The latest move is part of a long-running official campaign to close down the Church.
The Grace Church had faced a separate court case on 15 November at the Tashkent city Economic Court. The board of appeals of the Economic Court decided to cancel the results of the auction held on 28 April 1999 whereby the Grace Church had acquired their church building. The court case, which was chaired by Judge Shotmarov, declared the contract of sale and the Grace church's right to the property invalid. Grace Church members told Forum 18 on 30 November that they intend to appeal against both decisions on their registration and their property to higher courts.
The Grace Church can continue to hold services at the same building until the bailiffs officially arrive, though the bailiffs could be sent at any time. As soon as the announcement is made that the bailiffs are to arrive, the church will officially be banned as an organisation and lose the building.
Church members complained to Forum 18 that in none of the court hearings were church members given a chance to speak in their defense. "The court procedures were not held in a proper manner," church members complained, "and they were just collected there to be announced the court decisions."

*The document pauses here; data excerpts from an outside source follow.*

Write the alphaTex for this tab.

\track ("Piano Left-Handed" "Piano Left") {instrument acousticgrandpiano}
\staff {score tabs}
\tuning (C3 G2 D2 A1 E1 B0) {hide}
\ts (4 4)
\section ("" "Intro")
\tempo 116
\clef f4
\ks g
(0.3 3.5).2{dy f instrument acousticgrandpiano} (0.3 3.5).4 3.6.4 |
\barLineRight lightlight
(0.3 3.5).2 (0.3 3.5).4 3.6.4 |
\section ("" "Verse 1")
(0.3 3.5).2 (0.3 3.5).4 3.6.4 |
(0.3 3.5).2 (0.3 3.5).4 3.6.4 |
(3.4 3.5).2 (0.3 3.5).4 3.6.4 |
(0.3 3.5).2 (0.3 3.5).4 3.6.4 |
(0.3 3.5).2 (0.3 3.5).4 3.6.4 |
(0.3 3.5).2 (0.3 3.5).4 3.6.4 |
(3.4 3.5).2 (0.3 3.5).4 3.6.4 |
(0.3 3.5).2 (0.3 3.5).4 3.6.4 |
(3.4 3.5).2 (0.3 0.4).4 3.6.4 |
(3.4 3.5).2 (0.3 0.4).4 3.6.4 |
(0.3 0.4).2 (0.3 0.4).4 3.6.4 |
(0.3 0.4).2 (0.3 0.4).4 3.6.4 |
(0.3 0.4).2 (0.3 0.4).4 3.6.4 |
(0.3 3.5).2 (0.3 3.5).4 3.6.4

Meanwhile, Protestants who preferred not to be identified told Forum 18 that Andrei Kosulitsky, pastor of the registered Baptist church in Samarkand [Samarqand], has had some success in challenging a fine imposed on him on 28 June to punish him for his religious activity. He was fined 62,100 Soms (266 Norwegian Kroner, 33 Euros or 48 US Dollars) by Samarkand City Criminal Court after being found guilty of "violating the law on religious organisations" under Article 240 of the Code of Administrative Offences. The court also ruled that 53 Christian books and 42 booklets should be confiscated.
Kosulitsky appealed against the fine, but on 2 August the regional Appeal Court for Criminal Cases rejected his appeal. However, in a move that local Protestants told Forum 18 was encouraging, on 26 November the Supervisory Court of Samarkand Region overturned the 2 August ruling as "illegal". Kosulitsky's appeal has now been returned to the Appeal Court for new consideration.

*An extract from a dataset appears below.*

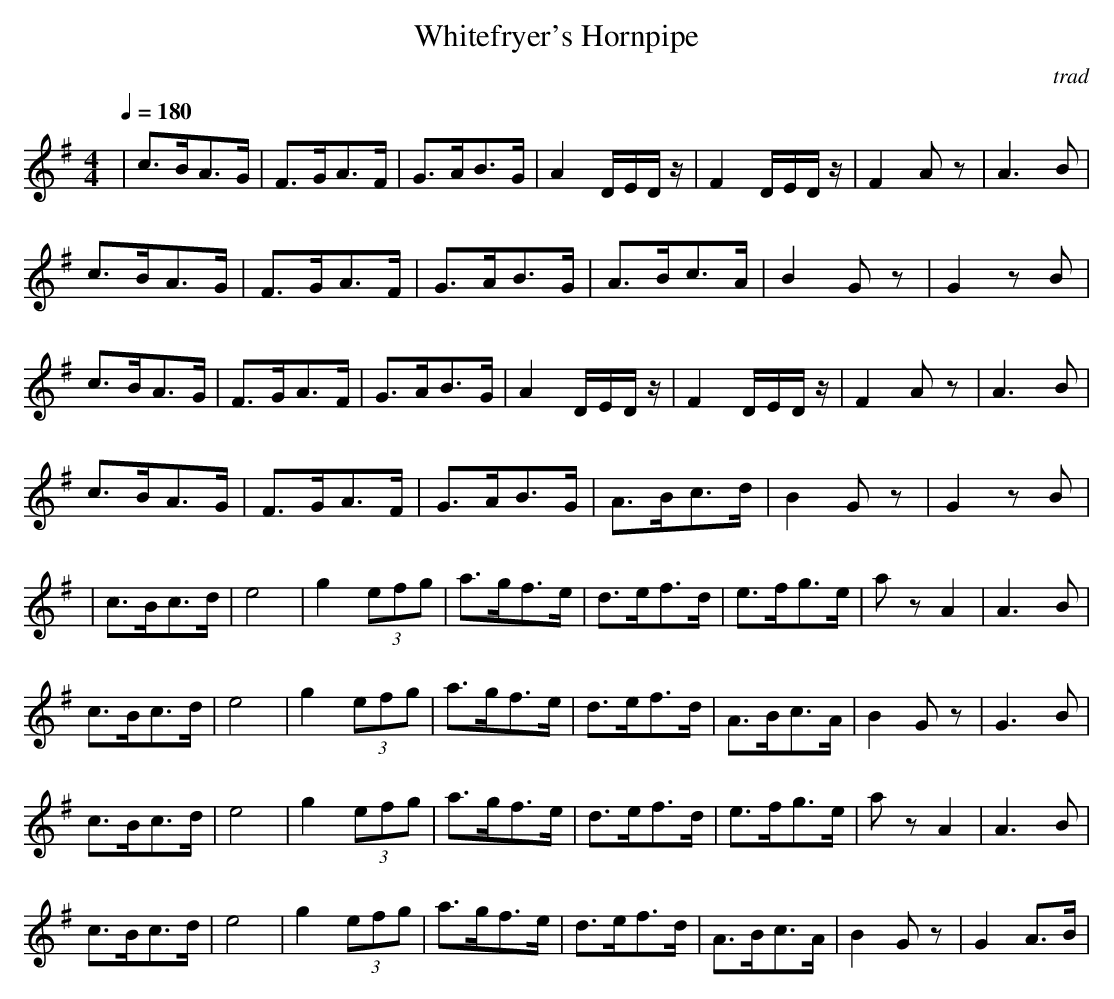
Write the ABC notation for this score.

A number of Protestants have been fined in recent months to punish them for their peaceful religious activity, including a group of five Seventh-day Adventists in Tashkent in late September.
During 2007 there has been an increasing tendency for the authorities to jail members of the Protestant and Jehovah's Witness religious minorities. Pentecostal prisoner of conscience Dmitry Shestakov is now serving a four year labour camp sentence. Two Jehovah's Witnesses, Irfon Khamidov and Dilafruz Arziyeva, have also been sentenced this year for "illegally teaching religion" and Uzbekistan's last registered Jehovah's Witness congregation is threatened with losing its legal status. If this happens, all activity by the entire community will – under Uzbekistan's highly restrictive Religion Law - become illegal.
Uzbekistan also appears to be planning changes to its harsh Religion Law, even though changes to other laws and regulations have steadily increased restrictions on freedom of thought, conscience and belief. Religious believers of a variety of faiths have pointed out to Forum 18 that many forms of harassment and persecution of the peaceful religious activity are used by the Uzbek authorities. These include: increasing "legal" restrictions on freedom of thought, conscience and belief; severe pressure by the state against communities which are registered or wish to be registered; actions by the authorities which violate even the harsh published laws; heavy state control of the activity of religious communities; and extensive surveillance - both overt and covert – of religious communities of all faiths.